Desde este enfoque, resulta razonable la solvencia del sistema norteamericano para depurar todo indicio de responsabilidad (política o jurídica) en la actuación de quienes asumen funciones de gobierno. Como corresponde a sistemas democráticos consolidados, el trabajo de este complejo engranaje institucional exige tiempo, no está exento de presiones y se apoya en un proceder meticuloso cuyas conclusiones todavía pueden tardar en llegar pero, si finalmente se materializan contra el presidente, resultará imposible ignorar sus consecuencias.

Estas pequeñas 'islas de resistencia' son las que drenan de forma natural el sistema político eliminando aquellos elementos que pervierten su funcionamiento con comportamientos impropios de la función pública o directamente ilegales. Sólo así es posible preservar la validez de los postulados sobre los que se asienta la democracia moderna más antigua por muy imperfecta que ésta nos parezca.

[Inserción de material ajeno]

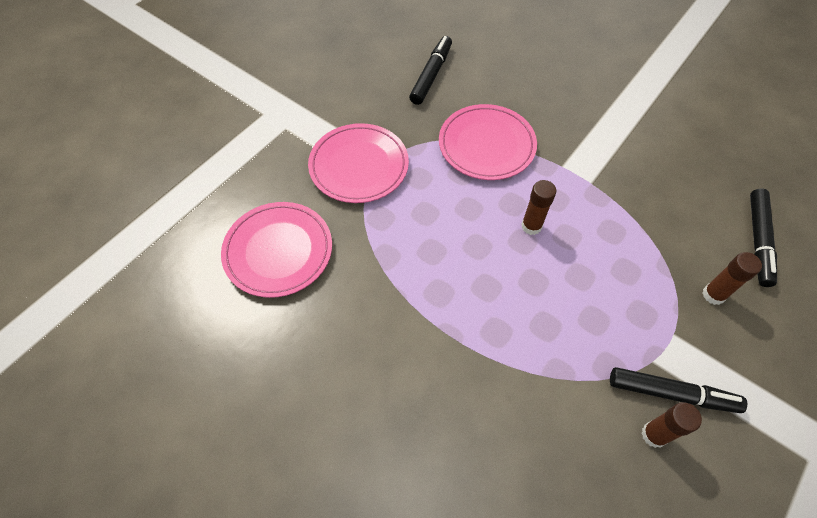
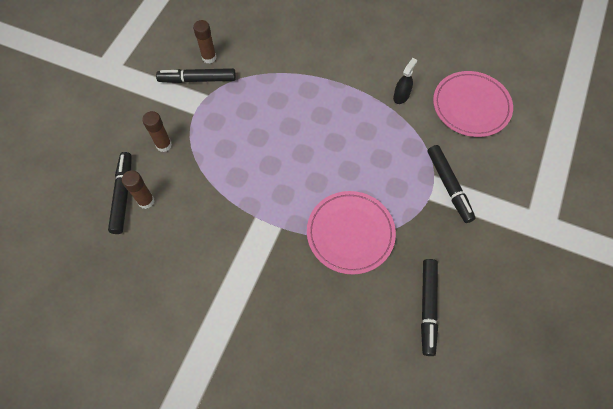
camera: 165 degrees right, 5 degrees up
(359, 166) = (449, 186): pink plate -> black marker
(365, 288) = (401, 96): none -> black spray bottle
(531, 226) = (298, 166): brown glue stick -> brown glue stick (146, 201)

En definitiva, si el propio marco institucional estadounidense es un buen escudo frente a una manera disparatada de hacer política, no es menos relevante a estos mismos efectos constatar la resistencia que manifiesta parte de la propia sociedad civil americana contra su Gobierno. En este sentido, Nueva York es, sin duda, uno de los referentes más críticos para la administración Trump, aunque sea esta ciudad la que ha permitido al empresario desarrollar un imperio inmobiliario que ningún visitante puede obviar ante el despliegue de seguridad que protege hoy su mítico rascacielos de la Quinta Avenida.

Nueva York sigue siendo la ciudad ruidosa, enérgica, sucia, estimulante, desigual, atractiva, diversa, segregada, exigente y despiadada que ha sido siempre. Una ciudad en la que todo el mundo es bienvenido, donde siempre hay un lugar reservado para el talento, aunque muy pocos puedan materializar el triunfo que representa el sueño americano. Una ciudad excesiva en todo, hasta el punto de que nadie resulta lo suficientemente excéntrico como para llamar la atención y, sin embargo, algunos encuentran las condiciones óptimas para brillar de una manera especial.

Pues bien, es en este escenario reservado para triunfadores donde también se desafían las políticas vergonzantes que han vertebrado el discurso de Trump. Lo hace cada noche con humor Stephen Colbert en su Late Night Show de la CBS. Y de una manera menos estridente, pero con profunda convicción, también muestran su desacuerdo algunos pequeños comercios de Manhattan. Es el caso, ciertamente llamativo, de una cafetería de la exclusiva Upper East Side de Nueva York. Un cartel en la puerta de entrada de la Avenida Madison deja poco margen para la duda acerca de cuál es el posicionamiento de sus responsables frente a las políticas de Trump: “Refugees and immigrants welcome here. No muslim ban. No border wall. Our communities values stand tall”.

Habrá quien reste importancia a esta anécdota al entender que se trataría más bien de un acto de cierta rebeldía de un sector privilegiado de la sociedad americana que, por sí solo, no puede cambiar una política federal y que, sin embargo, seduce a una gran parte de americanos recelosos frente al extranjero.

No discuto que dicho posicionamiento pueda explicarse desde ese planteamiento, ni pretendo negar que la anécdota del cartel difícilmente pondrá en aprietos a Trump. A pesar de todo, no queremos restarle importancia a este tipo de reacciones que, en cierta medida, reconcilian al visitante europeo con Estados Unidos por representar una profunda resistencia hacia aquello que deteriora los valores sobre los que ese país fue construido.

En definitiva, son estas fórmulas espontáneas de protesta contra determinadas decisiones de la administración Trump y no las políticas del presidente en determinadas materias tan sensibles como la política migratoria las que, a nuestro juicio, permiten hacer América grande otra vez.